| Bonilla v BPP St Owner LLC |
| 2025 NY Slip Op 05876 [242 AD3d 593] |
| October 23, 2025 |
| Appellate Division, First Department |
| Published by New York State Law Reporting Bureau pursuant to Judiciary Law § 431. |
| Cristian Bonilla, Respondent, v BPP St Owner LLC, Appellant/Third-Party Plaintiff-Appellant, et al., Defendants. Scala Painting, Inc., Third-Party Defendant-Respondent. |
Ahmuty, Demers & McManus, Albertson (Daniel Glattman of counsel), for appellant.
Gorayeb & Associates, P.C., New York (Jonathan D. Moran of counsel), for Cristian Bonilla, respondent.
Labor
- Safe Place to Work
- Fall from Ladder
- Hearsay Evidence Insufficient to Raise Triable Issue of Fact
Order, Supreme Court, New York County (Shlomo S. Hagler, J.), entered May 17, 2024, which, to the extent appealed as limited by the briefs, granted plaintiff's motion for summary judgment on the issue of liability on the Labor Law § 240 (1) claim, unanimously affirmed, without costs.
Plaintiff established prima facie entitlement to summary judgment on her Labor Law § 240 (1) claim by submitting her own deposition testimony that she fell from a ladder while working in the bathroom of an apartment, injuring herself (see Rodas-Garcia v NYC United LLC, 225 AD3d 556, 556 [1st Dept 2024]).
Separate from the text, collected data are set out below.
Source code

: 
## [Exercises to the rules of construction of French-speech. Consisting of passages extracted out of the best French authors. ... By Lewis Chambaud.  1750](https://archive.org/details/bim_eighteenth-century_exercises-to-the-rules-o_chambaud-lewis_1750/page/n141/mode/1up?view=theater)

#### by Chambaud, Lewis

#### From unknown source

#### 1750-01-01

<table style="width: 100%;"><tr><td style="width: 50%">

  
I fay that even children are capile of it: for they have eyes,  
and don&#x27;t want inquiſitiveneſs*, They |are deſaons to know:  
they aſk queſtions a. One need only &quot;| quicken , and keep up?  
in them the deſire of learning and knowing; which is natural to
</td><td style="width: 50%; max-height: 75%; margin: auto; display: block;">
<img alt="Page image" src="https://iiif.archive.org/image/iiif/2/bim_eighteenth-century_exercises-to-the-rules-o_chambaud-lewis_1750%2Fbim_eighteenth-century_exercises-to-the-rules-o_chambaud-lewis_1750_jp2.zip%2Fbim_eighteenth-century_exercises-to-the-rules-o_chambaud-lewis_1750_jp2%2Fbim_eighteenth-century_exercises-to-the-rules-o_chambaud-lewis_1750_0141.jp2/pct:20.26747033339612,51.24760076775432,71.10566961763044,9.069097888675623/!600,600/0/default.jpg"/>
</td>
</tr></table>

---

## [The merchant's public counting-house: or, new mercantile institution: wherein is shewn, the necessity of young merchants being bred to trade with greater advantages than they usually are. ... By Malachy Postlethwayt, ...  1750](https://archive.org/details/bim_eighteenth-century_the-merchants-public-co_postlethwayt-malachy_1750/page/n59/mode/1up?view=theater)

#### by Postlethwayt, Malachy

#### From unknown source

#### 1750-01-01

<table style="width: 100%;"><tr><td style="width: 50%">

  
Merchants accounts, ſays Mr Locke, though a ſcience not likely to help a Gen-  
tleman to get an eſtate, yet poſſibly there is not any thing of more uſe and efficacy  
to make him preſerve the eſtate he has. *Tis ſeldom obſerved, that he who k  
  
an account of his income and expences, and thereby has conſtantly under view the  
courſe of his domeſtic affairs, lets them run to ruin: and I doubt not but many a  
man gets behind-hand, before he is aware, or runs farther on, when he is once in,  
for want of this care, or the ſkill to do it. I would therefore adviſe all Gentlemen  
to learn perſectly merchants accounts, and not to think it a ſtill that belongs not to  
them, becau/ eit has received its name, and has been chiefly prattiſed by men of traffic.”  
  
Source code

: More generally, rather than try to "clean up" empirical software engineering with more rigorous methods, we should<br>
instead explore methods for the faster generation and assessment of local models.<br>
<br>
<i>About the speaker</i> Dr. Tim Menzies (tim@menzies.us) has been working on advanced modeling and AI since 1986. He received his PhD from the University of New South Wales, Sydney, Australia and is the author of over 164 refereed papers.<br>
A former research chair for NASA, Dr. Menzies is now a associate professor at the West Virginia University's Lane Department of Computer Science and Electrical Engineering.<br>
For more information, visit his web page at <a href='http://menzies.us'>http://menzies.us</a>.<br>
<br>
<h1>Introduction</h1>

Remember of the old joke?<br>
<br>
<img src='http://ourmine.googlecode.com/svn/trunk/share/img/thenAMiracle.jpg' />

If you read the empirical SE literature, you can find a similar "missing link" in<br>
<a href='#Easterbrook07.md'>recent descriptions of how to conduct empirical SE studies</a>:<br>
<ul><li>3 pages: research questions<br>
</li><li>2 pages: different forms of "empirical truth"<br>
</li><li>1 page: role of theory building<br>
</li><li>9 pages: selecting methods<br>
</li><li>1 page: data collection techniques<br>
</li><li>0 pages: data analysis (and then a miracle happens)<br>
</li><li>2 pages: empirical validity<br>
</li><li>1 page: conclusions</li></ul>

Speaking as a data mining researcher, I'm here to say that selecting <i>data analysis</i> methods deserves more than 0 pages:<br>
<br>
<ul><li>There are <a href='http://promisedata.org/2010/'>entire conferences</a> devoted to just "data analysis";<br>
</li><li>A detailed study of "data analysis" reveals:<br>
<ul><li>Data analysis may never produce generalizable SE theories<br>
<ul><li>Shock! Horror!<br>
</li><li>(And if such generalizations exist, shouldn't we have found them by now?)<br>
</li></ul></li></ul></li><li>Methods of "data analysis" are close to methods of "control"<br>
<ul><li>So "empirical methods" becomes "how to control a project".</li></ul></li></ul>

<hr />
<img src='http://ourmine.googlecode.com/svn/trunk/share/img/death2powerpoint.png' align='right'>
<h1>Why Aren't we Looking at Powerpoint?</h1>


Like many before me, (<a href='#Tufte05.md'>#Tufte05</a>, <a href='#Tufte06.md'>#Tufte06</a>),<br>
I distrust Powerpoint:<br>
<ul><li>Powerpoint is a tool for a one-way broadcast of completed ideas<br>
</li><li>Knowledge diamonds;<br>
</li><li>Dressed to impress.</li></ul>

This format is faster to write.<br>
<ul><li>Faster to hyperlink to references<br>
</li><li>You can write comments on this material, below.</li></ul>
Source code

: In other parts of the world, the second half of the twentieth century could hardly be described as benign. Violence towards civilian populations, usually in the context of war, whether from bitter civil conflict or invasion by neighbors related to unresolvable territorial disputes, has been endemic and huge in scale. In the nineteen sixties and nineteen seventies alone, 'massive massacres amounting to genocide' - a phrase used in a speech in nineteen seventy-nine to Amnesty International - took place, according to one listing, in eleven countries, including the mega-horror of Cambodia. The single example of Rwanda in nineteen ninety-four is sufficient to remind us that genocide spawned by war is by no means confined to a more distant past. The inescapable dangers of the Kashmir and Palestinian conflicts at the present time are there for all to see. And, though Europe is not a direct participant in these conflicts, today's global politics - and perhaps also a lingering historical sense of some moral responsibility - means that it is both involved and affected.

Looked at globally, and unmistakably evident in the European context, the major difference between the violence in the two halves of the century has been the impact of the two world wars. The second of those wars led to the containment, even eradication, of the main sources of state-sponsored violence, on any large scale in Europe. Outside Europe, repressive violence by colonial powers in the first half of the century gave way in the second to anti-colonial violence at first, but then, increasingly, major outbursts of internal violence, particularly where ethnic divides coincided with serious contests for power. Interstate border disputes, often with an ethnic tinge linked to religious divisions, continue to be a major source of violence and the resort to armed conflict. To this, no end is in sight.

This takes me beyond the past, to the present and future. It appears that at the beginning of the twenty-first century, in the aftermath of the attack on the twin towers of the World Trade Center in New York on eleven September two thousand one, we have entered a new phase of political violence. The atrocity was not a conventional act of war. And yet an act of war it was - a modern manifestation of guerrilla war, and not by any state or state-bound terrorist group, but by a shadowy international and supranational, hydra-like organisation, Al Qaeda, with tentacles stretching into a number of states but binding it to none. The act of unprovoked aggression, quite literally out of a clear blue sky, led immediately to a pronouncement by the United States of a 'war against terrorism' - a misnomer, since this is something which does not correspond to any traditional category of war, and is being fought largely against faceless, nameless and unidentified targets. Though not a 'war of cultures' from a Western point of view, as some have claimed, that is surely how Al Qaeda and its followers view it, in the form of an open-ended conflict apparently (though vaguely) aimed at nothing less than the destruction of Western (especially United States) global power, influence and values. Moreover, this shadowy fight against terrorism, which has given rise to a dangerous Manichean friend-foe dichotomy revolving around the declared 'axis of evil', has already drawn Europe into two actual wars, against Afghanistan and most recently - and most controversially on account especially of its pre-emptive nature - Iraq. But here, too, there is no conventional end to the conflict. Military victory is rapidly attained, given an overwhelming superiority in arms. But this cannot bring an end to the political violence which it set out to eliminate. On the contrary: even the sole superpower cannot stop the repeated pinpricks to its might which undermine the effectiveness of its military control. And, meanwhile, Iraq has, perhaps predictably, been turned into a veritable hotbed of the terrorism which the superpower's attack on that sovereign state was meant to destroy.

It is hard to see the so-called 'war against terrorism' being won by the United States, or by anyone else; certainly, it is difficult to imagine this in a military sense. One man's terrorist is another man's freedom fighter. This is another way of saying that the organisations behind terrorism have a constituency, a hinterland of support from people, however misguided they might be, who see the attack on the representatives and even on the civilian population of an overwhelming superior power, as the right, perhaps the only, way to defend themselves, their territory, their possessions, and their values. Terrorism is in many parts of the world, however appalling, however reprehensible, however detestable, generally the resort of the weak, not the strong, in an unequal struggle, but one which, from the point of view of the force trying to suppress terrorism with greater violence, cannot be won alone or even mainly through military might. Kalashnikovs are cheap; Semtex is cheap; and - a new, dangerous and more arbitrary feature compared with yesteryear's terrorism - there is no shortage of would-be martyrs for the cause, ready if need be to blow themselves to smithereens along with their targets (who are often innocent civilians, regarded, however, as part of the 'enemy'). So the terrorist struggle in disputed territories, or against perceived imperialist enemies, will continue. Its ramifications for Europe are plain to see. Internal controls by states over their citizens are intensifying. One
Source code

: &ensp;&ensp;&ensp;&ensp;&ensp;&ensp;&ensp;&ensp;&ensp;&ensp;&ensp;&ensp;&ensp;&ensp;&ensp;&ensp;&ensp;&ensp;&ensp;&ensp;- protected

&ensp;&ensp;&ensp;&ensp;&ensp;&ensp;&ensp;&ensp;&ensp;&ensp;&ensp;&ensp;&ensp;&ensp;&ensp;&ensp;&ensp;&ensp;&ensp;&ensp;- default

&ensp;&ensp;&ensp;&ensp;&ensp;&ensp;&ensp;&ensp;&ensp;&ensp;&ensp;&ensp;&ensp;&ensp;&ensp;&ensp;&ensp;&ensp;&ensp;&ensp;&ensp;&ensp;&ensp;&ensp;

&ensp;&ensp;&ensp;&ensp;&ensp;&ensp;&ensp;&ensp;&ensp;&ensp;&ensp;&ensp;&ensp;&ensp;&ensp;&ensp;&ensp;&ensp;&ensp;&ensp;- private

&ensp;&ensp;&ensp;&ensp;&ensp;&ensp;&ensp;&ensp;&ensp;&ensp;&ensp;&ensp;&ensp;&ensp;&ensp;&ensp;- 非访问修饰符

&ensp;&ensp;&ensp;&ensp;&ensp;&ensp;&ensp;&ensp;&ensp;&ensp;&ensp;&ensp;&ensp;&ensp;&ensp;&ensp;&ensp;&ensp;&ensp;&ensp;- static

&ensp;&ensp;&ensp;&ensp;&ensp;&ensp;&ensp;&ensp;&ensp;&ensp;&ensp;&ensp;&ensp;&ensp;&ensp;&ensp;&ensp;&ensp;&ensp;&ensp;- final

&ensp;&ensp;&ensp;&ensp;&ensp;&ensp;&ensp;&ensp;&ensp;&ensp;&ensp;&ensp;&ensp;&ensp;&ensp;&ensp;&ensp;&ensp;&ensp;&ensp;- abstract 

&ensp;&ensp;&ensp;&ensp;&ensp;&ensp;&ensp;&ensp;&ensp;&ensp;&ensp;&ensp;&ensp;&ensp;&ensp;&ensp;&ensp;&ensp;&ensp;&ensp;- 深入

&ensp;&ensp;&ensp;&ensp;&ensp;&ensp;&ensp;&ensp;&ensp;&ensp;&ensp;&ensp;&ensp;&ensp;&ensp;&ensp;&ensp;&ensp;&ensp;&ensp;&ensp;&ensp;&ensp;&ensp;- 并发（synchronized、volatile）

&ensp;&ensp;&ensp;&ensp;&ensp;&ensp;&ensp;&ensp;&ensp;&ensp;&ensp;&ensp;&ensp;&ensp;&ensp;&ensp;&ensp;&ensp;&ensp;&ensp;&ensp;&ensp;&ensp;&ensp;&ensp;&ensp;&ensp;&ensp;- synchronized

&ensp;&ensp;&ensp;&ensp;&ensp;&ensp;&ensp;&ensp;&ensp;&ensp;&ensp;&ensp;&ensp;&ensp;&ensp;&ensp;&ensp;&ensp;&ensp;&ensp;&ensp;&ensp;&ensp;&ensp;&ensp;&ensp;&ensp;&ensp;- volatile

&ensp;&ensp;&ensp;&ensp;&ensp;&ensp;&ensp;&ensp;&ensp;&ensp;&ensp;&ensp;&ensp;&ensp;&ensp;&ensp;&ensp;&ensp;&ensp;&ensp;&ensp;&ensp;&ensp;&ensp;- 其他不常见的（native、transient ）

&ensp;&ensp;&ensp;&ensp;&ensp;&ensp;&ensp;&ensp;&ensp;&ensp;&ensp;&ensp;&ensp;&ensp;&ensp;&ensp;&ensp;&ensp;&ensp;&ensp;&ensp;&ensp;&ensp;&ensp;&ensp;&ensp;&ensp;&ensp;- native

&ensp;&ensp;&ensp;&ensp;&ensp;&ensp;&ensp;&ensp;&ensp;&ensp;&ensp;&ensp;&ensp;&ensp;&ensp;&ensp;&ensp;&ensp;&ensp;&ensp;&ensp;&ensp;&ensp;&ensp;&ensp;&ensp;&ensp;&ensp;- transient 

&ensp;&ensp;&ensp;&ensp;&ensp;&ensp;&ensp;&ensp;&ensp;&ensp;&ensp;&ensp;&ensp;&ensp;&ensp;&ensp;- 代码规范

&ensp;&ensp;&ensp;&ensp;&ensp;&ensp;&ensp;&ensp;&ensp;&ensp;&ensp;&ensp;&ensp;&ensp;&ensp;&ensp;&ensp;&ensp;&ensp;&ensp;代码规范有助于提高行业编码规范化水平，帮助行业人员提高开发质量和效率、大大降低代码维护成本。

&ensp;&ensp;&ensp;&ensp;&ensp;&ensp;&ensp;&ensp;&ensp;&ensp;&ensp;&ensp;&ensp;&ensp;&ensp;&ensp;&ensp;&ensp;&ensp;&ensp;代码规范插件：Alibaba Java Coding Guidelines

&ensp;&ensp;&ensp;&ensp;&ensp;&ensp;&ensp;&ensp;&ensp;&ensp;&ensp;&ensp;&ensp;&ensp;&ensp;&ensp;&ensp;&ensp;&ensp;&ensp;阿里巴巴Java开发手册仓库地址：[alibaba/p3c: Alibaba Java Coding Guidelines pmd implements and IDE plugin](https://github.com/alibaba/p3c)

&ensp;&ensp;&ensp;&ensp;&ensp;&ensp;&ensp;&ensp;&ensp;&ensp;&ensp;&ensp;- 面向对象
In opposition, defendant failed to meet its burden.
Defendant argues that its evidence established a version of the accident that conflicts with plaintiff's version and does not implicate Labor Law § 240 (1). However, defendant's version is based on testifying witnesses who relayed hearsay statements of plaintiff's coworkers that plaintiff fell from standing on the bathroom vanity instead of the ladder. Neither the testifying witnesses nor plaintiff's coworkers were at the scene. No one witnessed plaintiff's accident. Thus, defendant relies on multiple layers of hearsay evidence, which is insufficient to raise a triable issue of fact (see Garcia v 122-130 E. 23rd St. LLC, 220 AD3d 463, 464 [1st Dept 2023]). Nor is non-eyewitness testimony that the ladder, from which plaintiff testifies she fell, was seen in the hallway sometime after the accident, sufficient to undermine plaintiff's account and raise an issue of fact.
Under the circumstances, the only competent evidence was that plaintiff fell from a ladder. That plaintiff was the sole witness to the accident does not preclude summary judgment on her behalf (see Rivera v 712 Fifth Ave. Owner LP, 229 AD3d 401 [1st Dept 2024]). Concur—Renwick, P.J., Kennedy, Mendez, O'Neill Levy, Chan, JJ.